YOUR OBJECTIVE: Make an exact copy of all the records, one that contains none of the pictures.

_ _ _

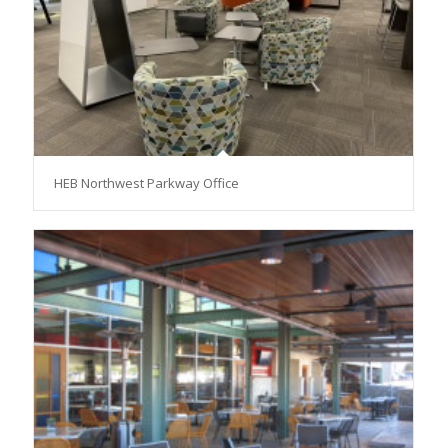
HEB Northwest Parkway Office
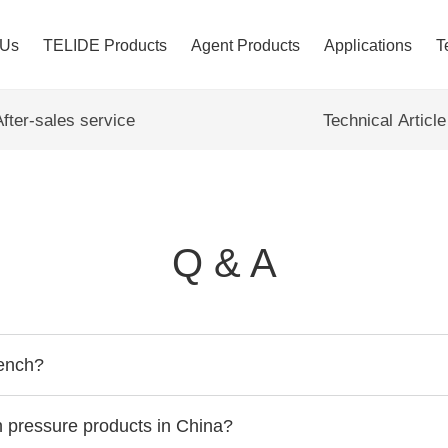
 Us
TELIDE Products
Agent Products
Applications
T
After-sales service
Technical Article
Q & A
bench?
gh pressure products in China?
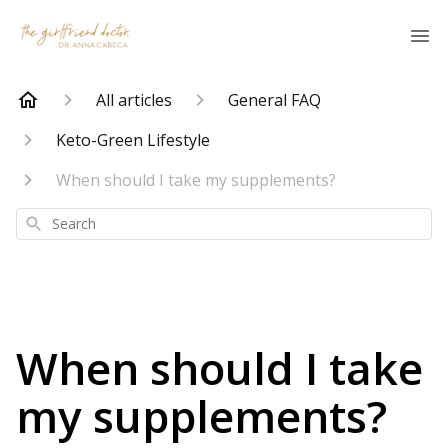
All articles
General FAQ
Keto-Green Lifestyle
When should I take my supplements?
Search
When should I take
my supplements?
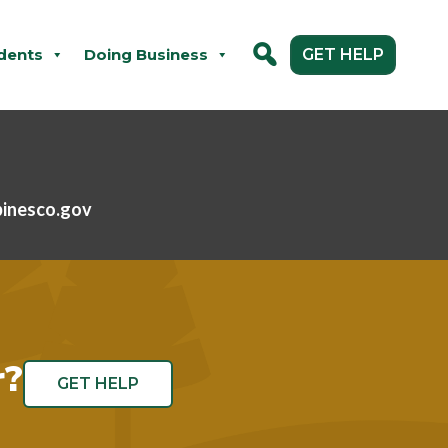
dents
Doing Business
GET HELP
pinesco.gov
r?
GET HELP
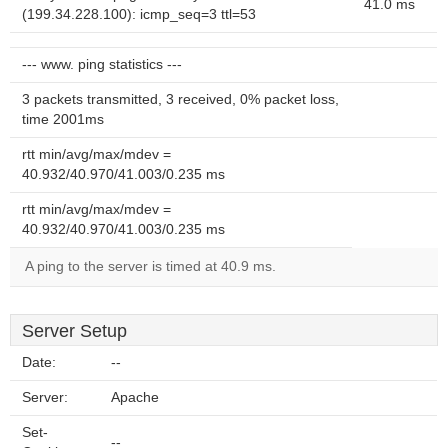
41.0 ms
(199.34.228.100): icmp_seq=3 ttl=53
--- www. ping statistics ---
3 packets transmitted, 3 received, 0% packet loss,
time 2001ms
rtt min/avg/max/mdev =
40.932/40.970/41.003/0.235 ms
rtt min/avg/max/mdev =
40.932/40.970/41.003/0.235 ms
A ping to the server is timed at 40.9 ms.
Server Setup
Date:
--
Server:
Apache
Set-
--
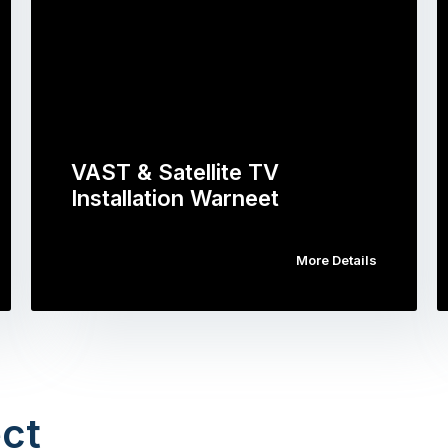
VAST & Satellite TV
Installation Warneet
More Details
ct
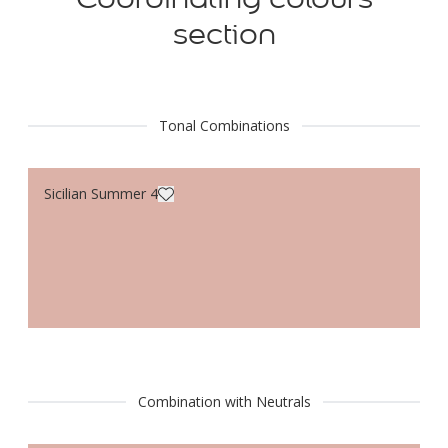
section
Tonal Combinations
Sicilian Summer 4
Combination with Neutrals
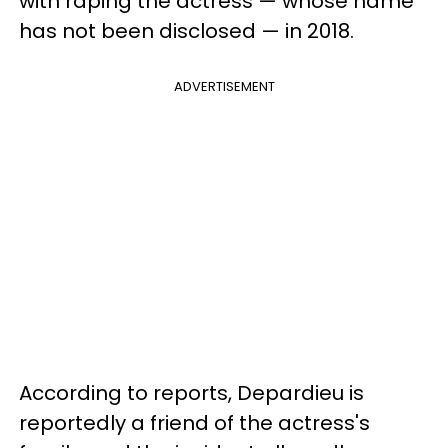
with raping the actress — whose name
has not been disclosed — in 2018.
ADVERTISEMENT
According to reports, Depardieu is
reportedly a friend of the actress's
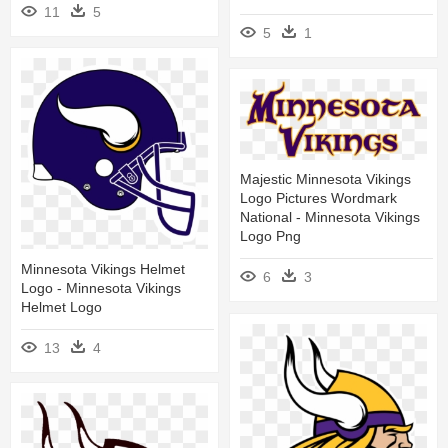
11
5
5
1
Majestic Minnesota Vikings
Logo Pictures Wordmark
National - Minnesota Vikings
Logo Png
Minnesota Vikings Helmet
6
3
Logo - Minnesota Vikings
Helmet Logo
13
4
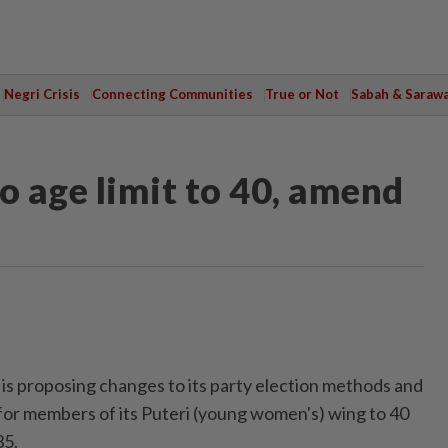
Negri Crisis
Connecting Communities
True or Not
Sabah & Saraw
o age limit to 40, amend
 proposing changes to its party election methods and
 for members of its Puteri (young women's) wing to 40
35.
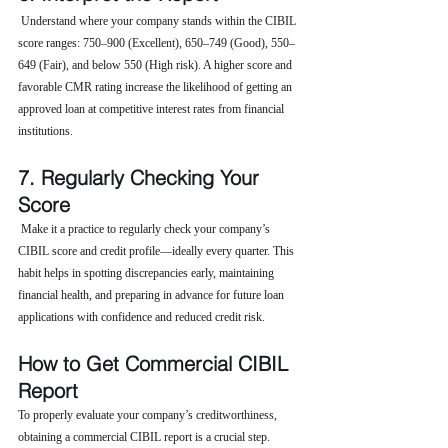
 Understand where your company stands within the CIBIL 
score ranges: 750–900 (Excellent), 650–749 (Good), 550–
649 (Fair), and below 550 (High risk). A higher score and 
favorable CMR rating increase the likelihood of getting an 
approved loan at competitive interest rates from financial 
institutions.
7. Regularly Checking Your 
Score
 Make it a practice to regularly check your company’s 
CIBIL score and credit profile—ideally every quarter. This 
habit helps in spotting discrepancies early, maintaining 
financial health, and preparing in advance for future loan 
applications with confidence and reduced credit risk.
How to Get Commercial CIBIL 
Report
To properly evaluate your company’s creditworthiness, 
obtaining a commercial CIBIL report is a crucial step. 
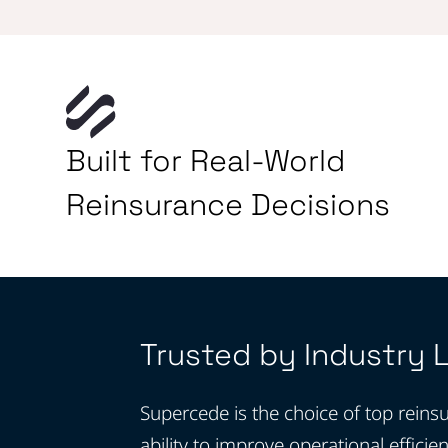
Built for Real-World
Reinsurance Decisions
Trusted by Industry 
Supercede is the choice of top reinsu
ability to improve operational efficie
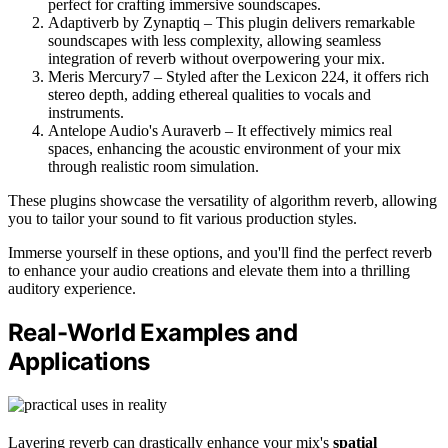
perfect for crafting immersive soundscapes.
Adaptiverb by Zynaptiq – This plugin delivers remarkable
soundscapes with less complexity, allowing seamless
integration of reverb without overpowering your mix.
Meris Mercury7 – Styled after the Lexicon 224, it offers rich
stereo depth, adding ethereal qualities to vocals and
instruments.
Antelope Audio's Auraverb – It effectively mimics real
spaces, enhancing the acoustic environment of your mix
through realistic room simulation.
These plugins showcase the versatility of algorithm reverb, allowing
you to tailor your sound to fit various production styles.
Immerse yourself in these options, and you'll find the perfect reverb
to enhance your audio creations and elevate them into a thrilling
auditory experience.
Real-World Examples and
Applications
Layering reverb can drastically enhance your mix's
spatial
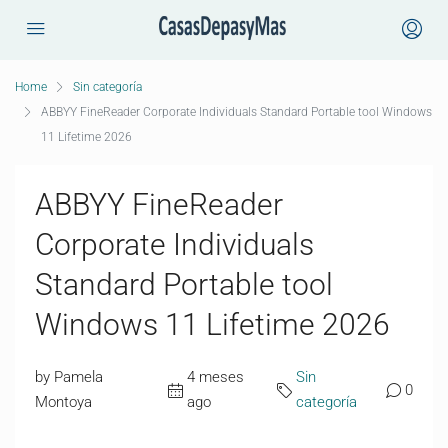
Home
Sin categoría
ABBYY FineReader Corporate Individuals Standard Portable tool Windows
11 Lifetime 2026
ABBYY FineReader
Corporate Individuals
Standard Portable tool
Windows 11 Lifetime 2026
by Pamela
4 meses
Sin
0
Montoya
ago
categoría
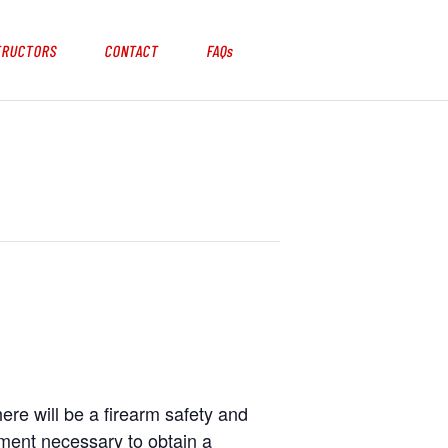
TRUCTORS
CONTACT
FAQs
here will be a firearm safety and
ement necessary to obtain a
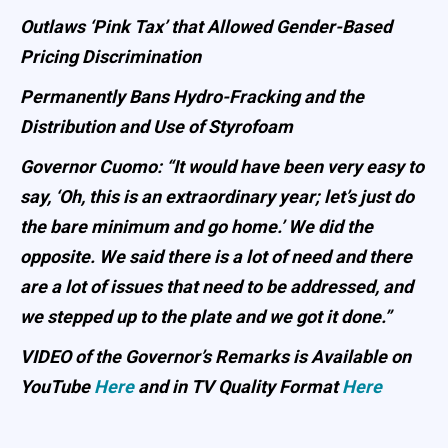
Outlaws ‘Pink Tax’ that Allowed Gender-Based
Pricing Discrimination
Permanently Bans Hydro-Fracking and the
Distribution and Use of Styrofoam
Governor Cuomo: “It would have been very easy to
say, ‘Oh, this is an extraordinary year; let’s just do
the bare minimum and go home.’ We did the
opposite. We said there is a lot of need and there
are a lot of issues that need to be addressed, and
we stepped up to the plate and we got it done.”
VIDEO of the Governor’s Remarks is Available on
YouTube
Here
and in TV Quality Format
Here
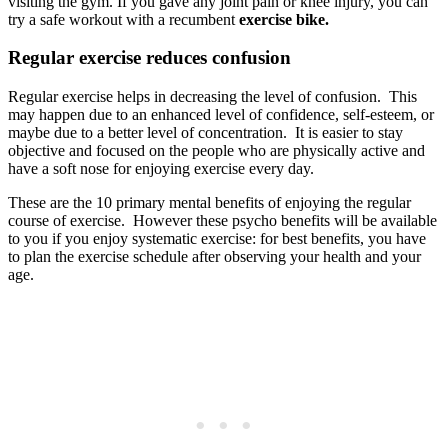
visiting the gym. If you gave any joint pain or knee injury, you can
try a safe workout with a recumbent
exercise bike.
Regular exercise reduces confusion
Regular exercise helps in decreasing the level of confusion. This
may happen due to an enhanced level of confidence, self-esteem, or
maybe due to a better level of concentration. It is easier to stay
objective and focused on the people who are physically active and
have a soft nose for enjoying exercise every day.
These are the 10 primary mental benefits of enjoying the regular
course of exercise. However these psycho benefits will be available
to you if you enjoy systematic exercise: for best benefits, you have
to plan the exercise schedule after observing your health and your
age.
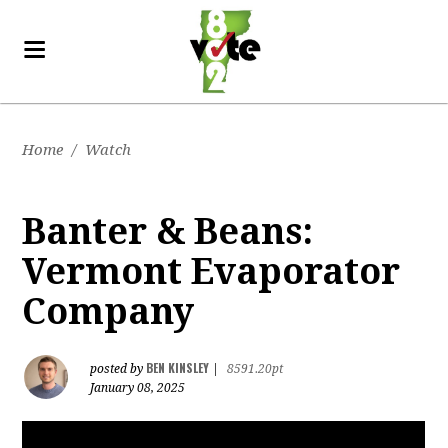
Home
/
Watch
Banter & Beans:
Vermont Evaporator
Company
BEN KINSLEY
posted by
|
8591.20pt
January 08, 2025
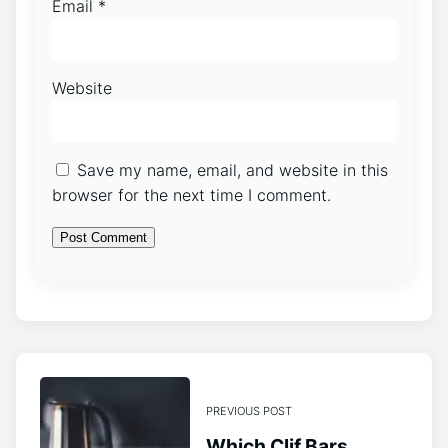
Email
*
Website
Save my name, email, and website in this
browser for the next time I comment.
PREVIOUS POST
Which Clif Bars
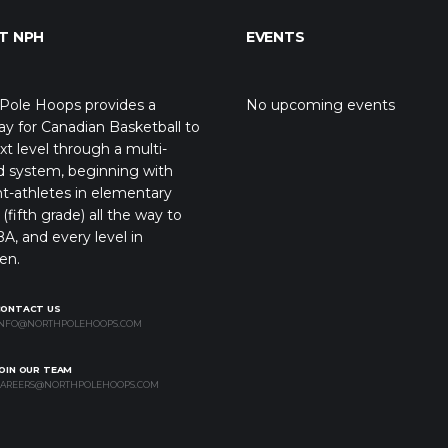
T NPH
EVENTS
Pole Hoops provides a
No upcoming events
y for Canadian Basketball to
xt level through a multi-
d system, beginning with
t-athletes in elementary
(fifth grade) all the way to
A, and every level in
en.
CONTACT US
NFO@NORTHPOLEHOOPS.COM
OIN OUR TEAM
AREERS@NORTHPOLEHOOPS.COM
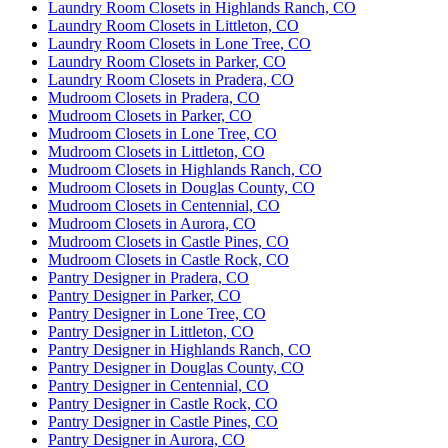
Laundry Room Closets in Highlands Ranch, CO
Yvette & Kristin are magical - they transformed an
Laundry Room Closets in Littleton, CO
old 90s closet into a beautiful, functional space that I
Laundry Room Closets in Lone Tree, CO
actually look forward to using in my home. The
Laundry Room Closets in Parker, CO
More
Laundry Room Closets in Pradera, CO
initial consultation was a relief as I didn't
...
Mudroom Closets in Pradera, CO
Mudroom Closets in Parker, CO
Mudroom Closets in Lone Tree, CO
Mudroom Closets in Littleton, CO
Heather Upchurch
Mudroom Closets in Highlands Ranch, CO
14 months ago
Mudroom Closets in Douglas County, CO
Mudroom Closets in Centennial, CO
Amazing Experience. Yvette and her team are
Mudroom Closets in Aurora, CO
wonderful, they stayed within my budget and the
Mudroom Closets in Castle Pines, CO
quality is spectacular. Responsive, timely and
Mudroom Closets in Castle Rock, CO
Pantry Designer in Pradera, CO
professional. Will use again in the future.
Pantry Designer in Parker, CO
Pantry Designer in Lone Tree, CO
Pantry Designer in Littleton, CO
Pantry Designer in Highlands Ranch, CO
Pantry Designer in Douglas County, CO
Pantry Designer in Centennial, CO
Pantry Designer in Castle Rock, CO
Pantry Designer in Castle Pines, CO
Pantry Designer in Aurora, CO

_ _ _

EXERCISE ANSWER:
HEB Northwest Parkway Office
 Us
TELIDE Products
Agent Products
Applications
T
After-sales service
Technical Article
Q & A
bench?
gh pressure products in China?
All articles
General FAQ
Keto-Green Lifestyle
When should I take my supplements?
Search
When should I take
my supplements?
dents
Doing Business
GET HELP
pinesco.gov
r?
GET HELP
41.0 ms
(199.34.228.100): icmp_seq=3 ttl=53
--- www. ping statistics ---
3 packets transmitted, 3 received, 0% packet loss,
time 2001ms
rtt min/avg/max/mdev =
40.932/40.970/41.003/0.235 ms
rtt min/avg/max/mdev =
40.932/40.970/41.003/0.235 ms
A ping to the server is timed at 40.9 ms.
Server Setup
Date:
--
Server:
Apache
Set-
--
VAST & Satellite TV
Installation Warneet
More Details
ct
section
Tonal Combinations
Sicilian Summer 4
Combination with Neutrals
with raping the actress — whose name
has not been disclosed — in 2018.
ADVERTISEMENT
According to reports, Depardieu is
reportedly a friend of the actress's
11
5
5
1
Majestic Minnesota Vikings
Logo Pictures Wordmark
National - Minnesota Vikings
Logo Png
Minnesota Vikings Helmet
6
3
Logo - Minnesota Vikings
Helmet Logo
13
4
Negri Crisis
Connecting Communities
True or Not
Sabah & Saraw
o age limit to 40, amend
 proposing changes to its party election methods and
 for members of its Puteri (young women's) wing to 40
35.
 Understand where your company stands within the CIBIL 
score ranges: 750–900 (Excellent), 650–749 (Good), 550–
649 (Fair), and below 550 (High risk). A higher score and 
favorable CMR rating increase the likelihood of getting an 
approved loan at competitive interest rates from financial 
institutions.
7. Regularly Checking Your 
Score
 Make it a practice to regularly check your company’s 
CIBIL score and credit profile—ideally every quarter. This 
habit helps in spotting discrepancies early, maintaining 
financial health, and preparing in advance for future loan 
applications with confidence and reduced credit risk.
How to Get Commercial CIBIL 
Report
To properly evaluate your company’s creditworthiness, 
obtaining a commercial CIBIL report is a crucial step. 
Built for Real-World
Reinsurance Decisions
Trusted by Industry 
Supercede is the choice of top reinsu
ability to improve operational efficie
perfect for crafting immersive soundscapes.
Adaptiverb by Zynaptiq – This plugin delivers remarkable
soundscapes with less complexity, allowing seamless
integration of reverb without overpowering your mix.
Meris Mercury7 – Styled after the Lexicon 224, it offers rich
stereo depth, adding ethereal qualities to vocals and
instruments.
Antelope Audio's Auraverb – It effectively mimics real
spaces, enhancing the acoustic environment of your mix
through realistic room simulation.
These plugins showcase the versatility of algorithm reverb, allowing
you to tailor your sound to fit various production styles.
Immerse yourself in these options, and you'll find the perfect reverb
to enhance your audio creations and elevate them into a thrilling
auditory experience.
Real-World Examples and
Applications
Layering reverb can drastically enhance your mix's
spatial
Home
Sin categoría
ABBYY FineReader Corporate Individuals Standard Portable tool Windows
11 Lifetime 2026
ABBYY FineReader
Corporate Individuals
Standard Portable tool
Windows 11 Lifetime 2026
by Pamela
4 meses
Sin
0
Montoya
ago
categoría
TRUCTORS
CONTACT
FAQs
here will be a firearm safety and
ement necessary to obtain a
Outlaws ‘Pink Tax’ that Allowed Gender-Based
Pricing Discrimination
Permanently Bans Hydro-Fracking and the
Distribution and Use of Styrofoam
Governor Cuomo: “It would have been very easy to
say, ‘Oh, this is an extraordinary year; let’s just do
the bare minimum and go home.’ We did the
opposite. We said there is a lot of need and there
are a lot of issues that need to be addressed, and
we stepped up to the plate and we got it done.”
VIDEO of the Governor’s Remarks is Available on
YouTube
Here
and in TV Quality Format
Here
visiting the gym. If you gave any joint pain or knee injury, you can
try a safe workout with a recumbent
exercise bike.
Regular exercise reduces confusion
Regular exercise helps in decreasing the level of confusion. This
may happen due to an enhanced level of confidence, self-esteem, or
maybe due to a better level of concentration. It is easier to stay
objective and focused on the people who are physically active and
have a soft nose for enjoying exercise every day.
These are the 10 primary mental benefits of enjoying the regular
course of exercise. However these psycho benefits will be available
to you if you enjoy systematic exercise: for best benefits, you have
to plan the exercise schedule after observing your health and your
age.
Home
/
Watch
Banter & Beans:
Vermont Evaporator
Company
BEN KINSLEY
posted by
|
8591.20pt
January 08, 2025
Email
*
Website
Save my name, email, and website in this
browser for the next time I comment.
PREVIOUS POST
Which Clif Bars
T NPH
EVENTS
Pole Hoops provides a
No upcoming events
y for Canadian Basketball to
xt level through a multi-
d system, beginning with
t-athletes in elementary
(fifth grade) all the way to
A, and every level in
en.
CONTACT US
NFO@NORTHPOLEHOOPS.COM
OIN OUR TEAM
AREERS@NORTHPOLEHOOPS.COM
Laundry Room Closets in Highlands Ranch, CO
Yvette & Kristin are magical - they transformed an
Laundry Room Closets in Littleton, CO
old 90s closet into a beautiful, functional space that I
Laundry Room Closets in Lone Tree, CO
actually look forward to using in my home. The
Laundry Room Closets in Parker, CO
More
Laundry Room Closets in Pradera, CO
initial consultation was a relief as I didn't
...
Mudroom Closets in Pradera, CO
Mudroom Closets in Parker, CO
Mudroom Closets in Lone Tree, CO
Mudroom Closets in Littleton, CO
Heather Upchurch
Mudroom Closets in Highlands Ranch, CO
14 months ago
Mudroom Closets in Douglas County, CO
Mudroom Closets in Centennial, CO
Amazing Experience. Yvette and her team are
Mudroom Closets in Aurora, CO
wonderful, they stayed within my budget and the
Mudroom Closets in Castle Pines, CO
quality is spectacular. Responsive, timely and
Mudroom Closets in Castle Rock, CO
Pantry Designer in Pradera, CO
professional. Will use again in the future.
Pantry Designer in Parker, CO
Pantry Designer in Lone Tree, CO
Pantry Designer in Littleton, CO
Pantry Designer in Highlands Ranch, CO
Pantry Designer in Douglas County, CO
Pantry Designer in Centennial, CO
Pantry Designer in Castle Rock, CO
Pantry Designer in Castle Pines, CO
Pantry Designer in Aurora, CO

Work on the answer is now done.